(Records contained in a dataset)
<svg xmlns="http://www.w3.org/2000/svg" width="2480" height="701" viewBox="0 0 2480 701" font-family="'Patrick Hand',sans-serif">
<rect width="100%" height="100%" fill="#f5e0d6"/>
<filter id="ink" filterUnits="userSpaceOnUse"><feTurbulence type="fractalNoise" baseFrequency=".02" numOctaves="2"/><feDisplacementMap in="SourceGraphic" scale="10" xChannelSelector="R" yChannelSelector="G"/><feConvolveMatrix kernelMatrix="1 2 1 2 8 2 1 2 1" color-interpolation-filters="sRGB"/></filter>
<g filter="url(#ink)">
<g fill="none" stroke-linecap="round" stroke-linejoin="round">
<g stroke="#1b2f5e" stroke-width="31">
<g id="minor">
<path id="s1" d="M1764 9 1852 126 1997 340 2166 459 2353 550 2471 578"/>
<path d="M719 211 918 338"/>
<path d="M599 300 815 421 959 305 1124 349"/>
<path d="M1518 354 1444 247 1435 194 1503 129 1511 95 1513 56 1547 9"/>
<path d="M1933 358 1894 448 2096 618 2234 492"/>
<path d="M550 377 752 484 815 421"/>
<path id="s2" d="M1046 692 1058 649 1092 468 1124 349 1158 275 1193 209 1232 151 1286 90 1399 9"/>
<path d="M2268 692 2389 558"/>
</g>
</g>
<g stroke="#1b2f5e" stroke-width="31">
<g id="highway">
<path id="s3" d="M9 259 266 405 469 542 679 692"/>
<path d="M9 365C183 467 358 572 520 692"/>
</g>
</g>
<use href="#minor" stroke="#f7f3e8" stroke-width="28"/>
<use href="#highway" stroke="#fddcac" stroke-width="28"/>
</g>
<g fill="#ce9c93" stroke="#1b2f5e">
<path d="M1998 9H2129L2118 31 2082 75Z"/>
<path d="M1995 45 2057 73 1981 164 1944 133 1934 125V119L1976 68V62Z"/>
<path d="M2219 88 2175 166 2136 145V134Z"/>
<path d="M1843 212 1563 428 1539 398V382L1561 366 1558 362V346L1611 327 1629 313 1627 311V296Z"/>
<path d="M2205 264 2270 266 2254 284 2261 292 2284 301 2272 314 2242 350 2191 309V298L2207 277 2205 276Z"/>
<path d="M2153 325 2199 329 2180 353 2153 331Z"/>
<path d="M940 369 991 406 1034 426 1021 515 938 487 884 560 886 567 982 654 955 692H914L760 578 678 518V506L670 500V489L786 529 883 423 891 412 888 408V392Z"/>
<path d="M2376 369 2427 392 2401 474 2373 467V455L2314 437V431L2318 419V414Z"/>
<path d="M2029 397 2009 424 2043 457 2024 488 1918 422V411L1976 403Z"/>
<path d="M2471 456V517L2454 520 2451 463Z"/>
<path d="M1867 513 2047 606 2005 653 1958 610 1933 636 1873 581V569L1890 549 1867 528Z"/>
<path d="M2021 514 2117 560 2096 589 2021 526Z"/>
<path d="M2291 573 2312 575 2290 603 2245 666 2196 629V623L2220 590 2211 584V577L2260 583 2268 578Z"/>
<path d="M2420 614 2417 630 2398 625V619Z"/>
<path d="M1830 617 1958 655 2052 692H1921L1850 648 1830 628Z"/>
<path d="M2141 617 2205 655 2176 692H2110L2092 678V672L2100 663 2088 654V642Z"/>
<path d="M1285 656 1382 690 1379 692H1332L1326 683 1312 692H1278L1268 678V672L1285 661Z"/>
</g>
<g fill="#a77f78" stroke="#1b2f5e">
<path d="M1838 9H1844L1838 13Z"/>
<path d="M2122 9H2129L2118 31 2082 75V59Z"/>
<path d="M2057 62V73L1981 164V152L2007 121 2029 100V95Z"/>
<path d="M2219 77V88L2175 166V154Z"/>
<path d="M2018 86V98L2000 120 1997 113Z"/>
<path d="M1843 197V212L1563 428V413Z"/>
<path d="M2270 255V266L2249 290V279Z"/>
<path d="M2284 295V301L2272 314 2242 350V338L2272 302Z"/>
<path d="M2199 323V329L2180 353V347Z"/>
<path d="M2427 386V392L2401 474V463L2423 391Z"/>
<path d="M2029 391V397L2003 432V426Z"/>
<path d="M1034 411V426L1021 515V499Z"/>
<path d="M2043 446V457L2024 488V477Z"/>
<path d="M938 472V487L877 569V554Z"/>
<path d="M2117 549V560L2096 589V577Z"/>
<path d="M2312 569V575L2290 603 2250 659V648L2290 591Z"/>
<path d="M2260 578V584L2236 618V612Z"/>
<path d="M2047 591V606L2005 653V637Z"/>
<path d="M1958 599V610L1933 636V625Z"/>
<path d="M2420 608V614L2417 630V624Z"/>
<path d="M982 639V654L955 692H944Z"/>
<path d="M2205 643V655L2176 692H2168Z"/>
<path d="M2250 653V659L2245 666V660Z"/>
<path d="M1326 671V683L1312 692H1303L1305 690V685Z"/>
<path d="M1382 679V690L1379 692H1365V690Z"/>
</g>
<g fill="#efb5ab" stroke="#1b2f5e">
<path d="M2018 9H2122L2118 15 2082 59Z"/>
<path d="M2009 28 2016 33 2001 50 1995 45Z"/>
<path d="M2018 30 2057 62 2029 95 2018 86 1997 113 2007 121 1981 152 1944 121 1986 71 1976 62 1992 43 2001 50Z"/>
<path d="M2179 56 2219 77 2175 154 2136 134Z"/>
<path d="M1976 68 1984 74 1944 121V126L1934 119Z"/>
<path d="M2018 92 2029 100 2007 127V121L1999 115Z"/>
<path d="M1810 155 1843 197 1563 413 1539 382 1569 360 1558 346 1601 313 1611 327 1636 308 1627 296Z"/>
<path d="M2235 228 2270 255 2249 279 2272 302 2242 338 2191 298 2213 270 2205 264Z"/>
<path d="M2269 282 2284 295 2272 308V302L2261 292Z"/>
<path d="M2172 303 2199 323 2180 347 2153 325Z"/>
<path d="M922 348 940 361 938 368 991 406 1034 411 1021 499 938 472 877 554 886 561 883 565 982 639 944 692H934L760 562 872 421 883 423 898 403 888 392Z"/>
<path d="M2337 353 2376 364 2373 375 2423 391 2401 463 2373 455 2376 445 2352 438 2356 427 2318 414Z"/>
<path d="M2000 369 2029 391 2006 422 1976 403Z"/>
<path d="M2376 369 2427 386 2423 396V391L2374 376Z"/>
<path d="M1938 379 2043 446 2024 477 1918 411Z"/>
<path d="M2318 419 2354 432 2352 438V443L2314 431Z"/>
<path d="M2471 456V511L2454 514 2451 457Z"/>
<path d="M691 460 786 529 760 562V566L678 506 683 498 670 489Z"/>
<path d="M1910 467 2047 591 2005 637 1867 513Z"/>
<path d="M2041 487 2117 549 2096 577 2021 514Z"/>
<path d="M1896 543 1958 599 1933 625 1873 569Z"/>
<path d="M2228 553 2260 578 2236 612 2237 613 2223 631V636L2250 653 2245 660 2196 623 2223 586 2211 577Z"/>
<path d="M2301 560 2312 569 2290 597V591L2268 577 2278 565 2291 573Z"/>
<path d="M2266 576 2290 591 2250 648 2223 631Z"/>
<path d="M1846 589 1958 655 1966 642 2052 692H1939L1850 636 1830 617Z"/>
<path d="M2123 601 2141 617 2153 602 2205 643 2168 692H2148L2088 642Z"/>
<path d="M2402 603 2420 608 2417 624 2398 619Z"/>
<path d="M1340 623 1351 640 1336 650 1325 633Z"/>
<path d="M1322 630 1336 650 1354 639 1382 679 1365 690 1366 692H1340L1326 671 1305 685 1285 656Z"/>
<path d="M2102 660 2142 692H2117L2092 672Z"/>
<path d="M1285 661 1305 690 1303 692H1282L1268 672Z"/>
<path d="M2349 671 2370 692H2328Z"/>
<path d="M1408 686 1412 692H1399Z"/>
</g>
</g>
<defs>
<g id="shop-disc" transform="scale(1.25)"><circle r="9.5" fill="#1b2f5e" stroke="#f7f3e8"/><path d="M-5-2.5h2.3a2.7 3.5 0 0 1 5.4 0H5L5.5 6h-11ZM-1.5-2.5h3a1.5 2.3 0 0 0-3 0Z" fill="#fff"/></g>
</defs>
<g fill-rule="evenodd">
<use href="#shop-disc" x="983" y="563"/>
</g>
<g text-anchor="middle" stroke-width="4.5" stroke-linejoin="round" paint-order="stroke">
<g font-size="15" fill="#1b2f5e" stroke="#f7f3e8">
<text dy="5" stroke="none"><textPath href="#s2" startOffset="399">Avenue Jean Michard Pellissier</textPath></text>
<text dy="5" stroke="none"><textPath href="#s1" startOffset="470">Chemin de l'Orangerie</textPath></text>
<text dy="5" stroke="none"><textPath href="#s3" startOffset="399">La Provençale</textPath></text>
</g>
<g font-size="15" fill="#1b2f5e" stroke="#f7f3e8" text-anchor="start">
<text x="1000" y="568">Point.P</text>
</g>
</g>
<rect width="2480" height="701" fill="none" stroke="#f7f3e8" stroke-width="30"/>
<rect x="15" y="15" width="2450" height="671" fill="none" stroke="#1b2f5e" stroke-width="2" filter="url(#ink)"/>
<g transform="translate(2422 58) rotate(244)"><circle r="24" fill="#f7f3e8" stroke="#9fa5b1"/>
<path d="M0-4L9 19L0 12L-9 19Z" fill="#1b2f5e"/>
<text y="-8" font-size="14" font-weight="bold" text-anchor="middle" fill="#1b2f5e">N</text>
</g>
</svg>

* * *

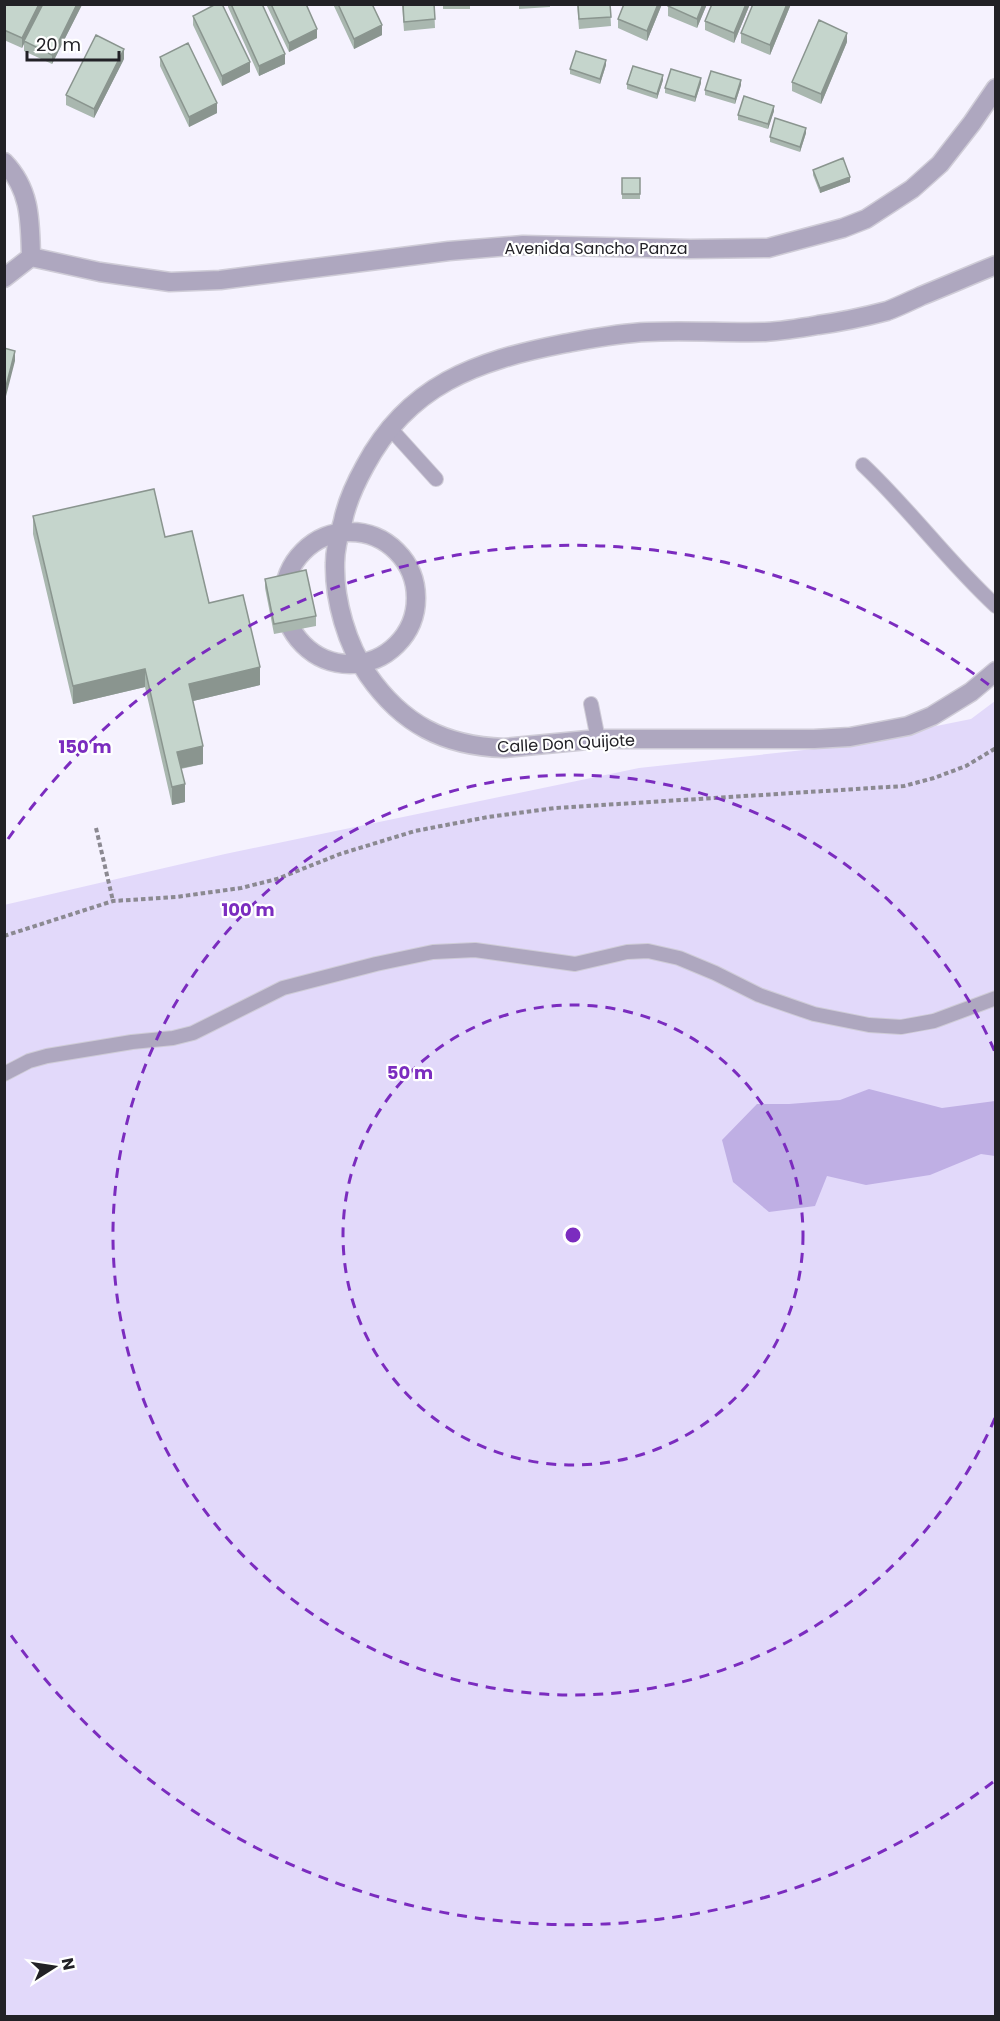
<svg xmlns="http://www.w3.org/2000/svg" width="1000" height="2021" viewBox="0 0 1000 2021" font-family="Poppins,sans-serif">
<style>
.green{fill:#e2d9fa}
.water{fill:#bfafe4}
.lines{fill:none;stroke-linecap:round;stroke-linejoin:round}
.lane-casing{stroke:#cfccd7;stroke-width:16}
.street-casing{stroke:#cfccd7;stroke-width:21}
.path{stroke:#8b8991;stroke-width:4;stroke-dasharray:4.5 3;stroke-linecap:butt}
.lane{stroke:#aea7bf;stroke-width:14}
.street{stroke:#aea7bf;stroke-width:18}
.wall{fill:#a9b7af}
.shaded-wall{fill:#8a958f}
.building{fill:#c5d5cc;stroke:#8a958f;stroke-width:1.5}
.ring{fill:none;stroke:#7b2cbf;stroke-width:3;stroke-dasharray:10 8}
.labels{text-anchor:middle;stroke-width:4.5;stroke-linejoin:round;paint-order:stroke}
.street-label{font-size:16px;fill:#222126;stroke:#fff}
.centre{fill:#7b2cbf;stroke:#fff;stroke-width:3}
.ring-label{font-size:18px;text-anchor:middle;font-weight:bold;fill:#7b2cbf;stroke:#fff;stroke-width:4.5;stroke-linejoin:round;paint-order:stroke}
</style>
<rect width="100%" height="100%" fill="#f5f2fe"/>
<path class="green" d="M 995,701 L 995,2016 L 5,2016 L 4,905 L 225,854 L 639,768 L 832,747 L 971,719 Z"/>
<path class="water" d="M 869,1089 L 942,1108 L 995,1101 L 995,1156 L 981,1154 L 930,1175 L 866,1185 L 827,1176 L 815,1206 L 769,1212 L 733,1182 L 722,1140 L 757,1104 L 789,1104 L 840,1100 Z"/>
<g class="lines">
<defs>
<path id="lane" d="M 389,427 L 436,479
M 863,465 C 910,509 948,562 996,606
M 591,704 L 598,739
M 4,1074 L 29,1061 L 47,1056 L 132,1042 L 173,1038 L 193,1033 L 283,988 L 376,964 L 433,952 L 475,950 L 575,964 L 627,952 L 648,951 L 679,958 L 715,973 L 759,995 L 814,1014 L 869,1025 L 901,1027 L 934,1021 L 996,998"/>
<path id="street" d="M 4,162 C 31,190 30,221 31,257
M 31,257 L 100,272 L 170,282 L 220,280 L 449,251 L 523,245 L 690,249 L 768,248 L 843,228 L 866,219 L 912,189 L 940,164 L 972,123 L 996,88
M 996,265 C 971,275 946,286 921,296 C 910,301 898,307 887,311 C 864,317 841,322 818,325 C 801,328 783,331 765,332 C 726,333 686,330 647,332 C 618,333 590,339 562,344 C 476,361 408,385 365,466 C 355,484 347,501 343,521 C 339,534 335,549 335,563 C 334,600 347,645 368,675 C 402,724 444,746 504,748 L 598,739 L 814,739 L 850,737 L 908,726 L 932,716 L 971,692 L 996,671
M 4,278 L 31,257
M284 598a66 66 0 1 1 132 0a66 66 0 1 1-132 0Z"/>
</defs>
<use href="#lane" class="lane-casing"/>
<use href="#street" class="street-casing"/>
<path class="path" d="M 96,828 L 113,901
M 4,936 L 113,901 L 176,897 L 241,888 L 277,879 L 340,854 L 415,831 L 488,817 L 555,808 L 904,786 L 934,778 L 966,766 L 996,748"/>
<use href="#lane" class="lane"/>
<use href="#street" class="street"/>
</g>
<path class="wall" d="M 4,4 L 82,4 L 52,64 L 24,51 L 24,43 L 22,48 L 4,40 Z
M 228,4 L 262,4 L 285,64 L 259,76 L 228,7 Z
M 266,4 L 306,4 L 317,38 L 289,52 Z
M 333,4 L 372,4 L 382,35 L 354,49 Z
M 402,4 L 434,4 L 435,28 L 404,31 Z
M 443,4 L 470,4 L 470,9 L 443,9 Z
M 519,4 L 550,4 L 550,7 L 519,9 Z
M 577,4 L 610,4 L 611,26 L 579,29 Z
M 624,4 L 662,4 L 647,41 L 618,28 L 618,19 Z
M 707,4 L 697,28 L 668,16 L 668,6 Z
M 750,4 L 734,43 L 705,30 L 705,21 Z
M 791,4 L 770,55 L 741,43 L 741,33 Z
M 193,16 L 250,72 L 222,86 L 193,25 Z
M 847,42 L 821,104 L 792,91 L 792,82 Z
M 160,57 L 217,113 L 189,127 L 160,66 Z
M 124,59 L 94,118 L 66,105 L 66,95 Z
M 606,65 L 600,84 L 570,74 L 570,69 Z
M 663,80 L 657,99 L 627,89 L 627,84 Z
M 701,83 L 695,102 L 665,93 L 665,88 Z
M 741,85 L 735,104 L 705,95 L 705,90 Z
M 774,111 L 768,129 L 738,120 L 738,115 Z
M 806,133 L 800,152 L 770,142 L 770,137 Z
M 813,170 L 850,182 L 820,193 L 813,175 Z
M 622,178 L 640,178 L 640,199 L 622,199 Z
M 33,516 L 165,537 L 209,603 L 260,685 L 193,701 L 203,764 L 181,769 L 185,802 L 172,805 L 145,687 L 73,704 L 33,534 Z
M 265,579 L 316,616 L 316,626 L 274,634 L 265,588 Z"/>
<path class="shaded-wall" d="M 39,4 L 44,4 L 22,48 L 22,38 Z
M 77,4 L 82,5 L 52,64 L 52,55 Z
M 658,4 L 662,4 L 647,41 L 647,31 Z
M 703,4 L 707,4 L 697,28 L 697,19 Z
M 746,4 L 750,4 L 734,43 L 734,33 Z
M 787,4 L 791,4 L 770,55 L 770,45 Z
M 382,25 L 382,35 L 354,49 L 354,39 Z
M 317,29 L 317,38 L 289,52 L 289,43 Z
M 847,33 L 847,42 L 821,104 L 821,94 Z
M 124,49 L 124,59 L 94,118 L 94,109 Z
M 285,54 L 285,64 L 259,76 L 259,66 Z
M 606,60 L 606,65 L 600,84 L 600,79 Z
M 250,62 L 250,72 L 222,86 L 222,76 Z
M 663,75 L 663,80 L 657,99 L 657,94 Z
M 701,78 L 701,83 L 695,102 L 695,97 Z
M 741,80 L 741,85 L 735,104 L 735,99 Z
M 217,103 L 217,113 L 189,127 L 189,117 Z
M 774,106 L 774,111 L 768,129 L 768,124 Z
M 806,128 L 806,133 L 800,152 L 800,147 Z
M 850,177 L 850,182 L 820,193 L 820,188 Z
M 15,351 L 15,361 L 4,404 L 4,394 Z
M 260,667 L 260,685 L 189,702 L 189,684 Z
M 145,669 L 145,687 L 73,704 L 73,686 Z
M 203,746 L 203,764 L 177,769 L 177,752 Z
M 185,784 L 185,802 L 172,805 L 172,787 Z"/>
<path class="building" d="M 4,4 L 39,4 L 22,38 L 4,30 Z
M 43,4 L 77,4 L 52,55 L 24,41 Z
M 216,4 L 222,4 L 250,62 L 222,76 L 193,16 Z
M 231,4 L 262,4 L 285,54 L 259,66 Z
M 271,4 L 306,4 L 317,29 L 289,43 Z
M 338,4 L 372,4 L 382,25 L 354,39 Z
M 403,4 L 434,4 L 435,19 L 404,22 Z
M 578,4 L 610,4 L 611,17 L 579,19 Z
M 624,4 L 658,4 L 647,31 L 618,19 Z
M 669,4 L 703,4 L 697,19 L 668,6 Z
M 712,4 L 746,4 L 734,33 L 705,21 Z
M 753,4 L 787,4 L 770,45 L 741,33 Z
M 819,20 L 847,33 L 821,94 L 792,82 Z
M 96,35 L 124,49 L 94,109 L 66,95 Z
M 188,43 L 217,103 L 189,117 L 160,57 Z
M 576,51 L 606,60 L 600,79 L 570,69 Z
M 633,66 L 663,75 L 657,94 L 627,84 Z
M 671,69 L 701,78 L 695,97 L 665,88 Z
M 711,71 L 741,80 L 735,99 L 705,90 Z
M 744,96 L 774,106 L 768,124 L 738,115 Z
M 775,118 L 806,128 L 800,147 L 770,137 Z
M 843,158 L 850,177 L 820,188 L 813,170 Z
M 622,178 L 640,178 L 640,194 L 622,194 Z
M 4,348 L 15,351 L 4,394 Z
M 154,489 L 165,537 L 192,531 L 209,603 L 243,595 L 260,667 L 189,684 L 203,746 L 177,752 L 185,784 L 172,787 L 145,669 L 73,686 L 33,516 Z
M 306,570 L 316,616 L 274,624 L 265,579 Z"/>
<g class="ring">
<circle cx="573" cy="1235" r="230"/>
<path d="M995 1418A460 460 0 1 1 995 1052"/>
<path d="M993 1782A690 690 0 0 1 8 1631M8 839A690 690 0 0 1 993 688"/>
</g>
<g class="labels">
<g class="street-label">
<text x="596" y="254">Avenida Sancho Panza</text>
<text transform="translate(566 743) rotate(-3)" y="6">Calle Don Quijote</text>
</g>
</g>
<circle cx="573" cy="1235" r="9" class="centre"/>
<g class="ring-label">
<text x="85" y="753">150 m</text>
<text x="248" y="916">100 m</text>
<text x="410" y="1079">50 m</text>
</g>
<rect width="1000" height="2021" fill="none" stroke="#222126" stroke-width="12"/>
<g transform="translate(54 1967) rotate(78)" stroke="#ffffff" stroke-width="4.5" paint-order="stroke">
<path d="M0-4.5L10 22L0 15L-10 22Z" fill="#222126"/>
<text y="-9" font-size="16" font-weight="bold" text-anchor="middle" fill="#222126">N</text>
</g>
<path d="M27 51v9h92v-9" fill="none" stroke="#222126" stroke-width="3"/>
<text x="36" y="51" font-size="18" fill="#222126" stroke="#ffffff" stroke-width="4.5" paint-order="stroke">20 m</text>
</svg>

PROBLEM. Each line above that includes the word "linecap" is to be copied.

SOLVED EXERCISE.
<g fill="none" stroke-linecap="round" stroke-linejoin="round">
.lines{fill:none;stroke-linecap:round;stroke-linejoin:round}
.path{stroke:#8b8991;stroke-width:4;stroke-dasharray:4.5 3;stroke-linecap:butt}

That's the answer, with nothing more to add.